Just a thought : what about dremio ?


> I agree with a few other commentators here that Hadoop/Spark isn't being used a lot in their production environments

I guess I'm the odd-man out because that's all I've used for this kind of work. Spark, Hive, Hadoop, Scala, Kafka, etc.


I should have specified more thoroughly.

I am not seeing Spark being chosen for new data eng roll-outs. It is still very prevalent in existing environments because it still works well. (used at $lastjob myself)

However - I am still seeing a lot of Spark for machine-learning work by data scientists. Distributed ML feels like it is getting split into a different toolkit than distributed DE.


I guess it depends on what jobs you're looking for. There's a lot of exiting companies/teams (like mine) looking to hire people but we're on the "old stack" using Kafka, Scala, Spark, etc. We don't do any ML stuff but I'm on the pipeline side of it. The data scientists down the line tend to use Hive/SparkSQL/Athena for a lot of work but I'm much less involved with that.

Not all jobs are new pasture and I think that's forgotten very frequently.


I'd love to do some Kafka, Scala and Spark. What kind of exp are you looking for?


I'm also the odd one out, so many enterprises moving to spark on databricks.


It does rather depends what sort of data I bet a data engineer at CERN or JPL has quiet a different set of required skills to say Google or a company playing at data science because its the next big thing.

I should imagine at CERN etc knowing which end of soldering iron gets hot might still be required in some cases.

I recall back in the mumble extracting data from b&w film shot with a high speed camera, by projecting it on to graph paper taped to the wall and manualy marking the position of the "object"

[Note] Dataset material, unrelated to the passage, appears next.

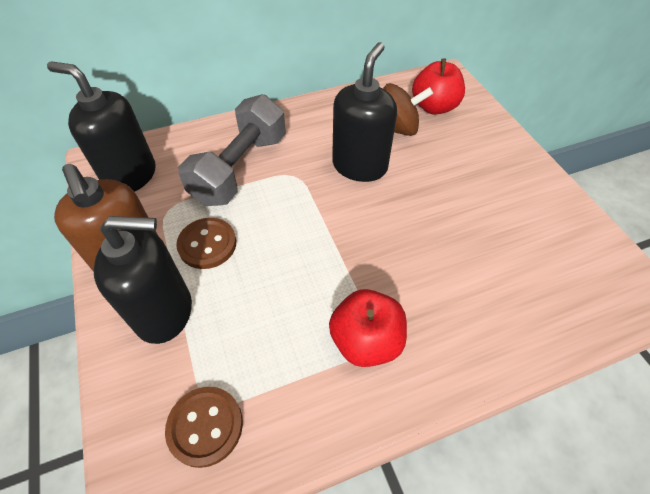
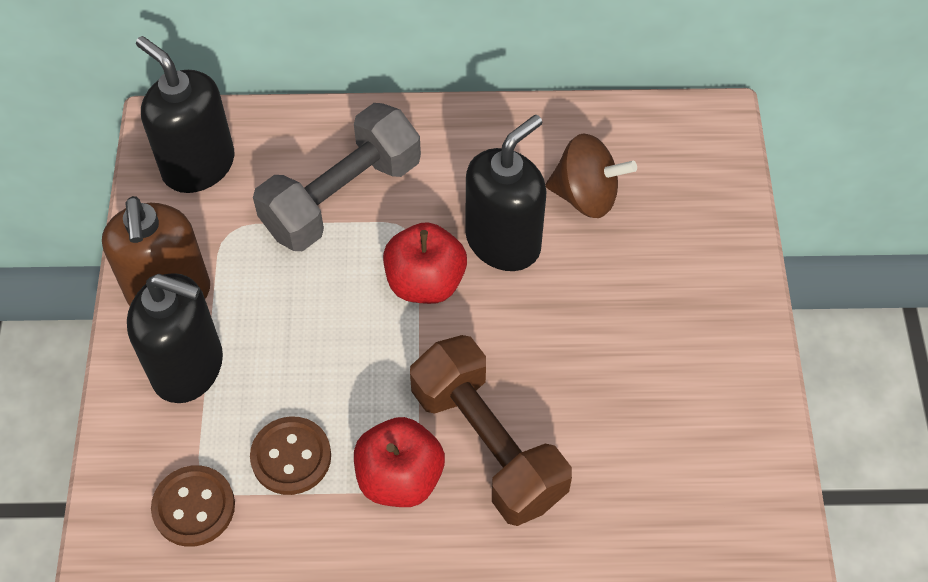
camera: 20 degrees right, 5 degrees up
(207, 244) = (263, 296): brown button -> brown button (291, 457)
(418, 295) = (488, 445): none -> brown dumbbell
(434, 107) = (662, 174): red apple -> red apple (425, 282)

When I was there, almost 20 years ago, it was all about C++, Python and Fortran, with GUIs being done in Java Swing.

I bet it is still mostly the same, just using Web GUIs nowadays.


We yet have to wait for the proper sweet spot: a language that allows SQL-like handling without the restrictions of SQL.

As many advantages as SQL has, in many cases it gets into the way. The closer you move to moving data (instead of doing analysis), the more it becomes annoying.

On the other hand, current languages (such as python) lack support when it comes to data transformations. Even Scala, which is one of the better languages for this, has severe drawbacks compared to SQL.

Hopefully better type-systems will help us out in the long term, in particular those with dependent types or similar power to describe data relations.


What's your opinion of LINQ in C#? It's been a while since I've used it but to me it seems like one of the most powerful ways to manipulate data inside of a language.


I haven't used LINQ but I have a good idea about how it works. It is certainly great to write concrete SQL-like transformations (be it based on a database, a list, ...).

Where it lacks is abstraction. To make that more concrete, let me ask: can you write LINQ that takes an arbitrary structure and selects every numeric field and calculate the sum over it? And if that is not possible, it should not compile.

I.e. can you define a function "numericsSum(...)" and call it with "List(User(salary: Number, deductions: Number, name: String))" and have it calcuate the sum (ignoring the name-field) but having it fail to compile when calling with "List(User(name: String, date_of_birth: Date))"?

Another example: is it possible to create your own special "join" function, that joins to data structures if they have exactly one common field (which you don't have to specify)?

In both examples, the LINQ compiler must be able to inspect the structure of a type (such as User) at compile time (not runtime) and do pretty arbitrary calculations. Most languages don't support that and I think even LINQ only works with concrete types in that sense. Which, by the way, is already better than what most languages offer - don't get me wrong here. But it is not as powerful as what SQL "compilers" offer - however those are then limited to SQL only, lacking the ability to do general purpose programming.


Great points. It depends on where the business is at, the scale of their data, how processed their data is, and the timeliness/accuracy requirements of that data.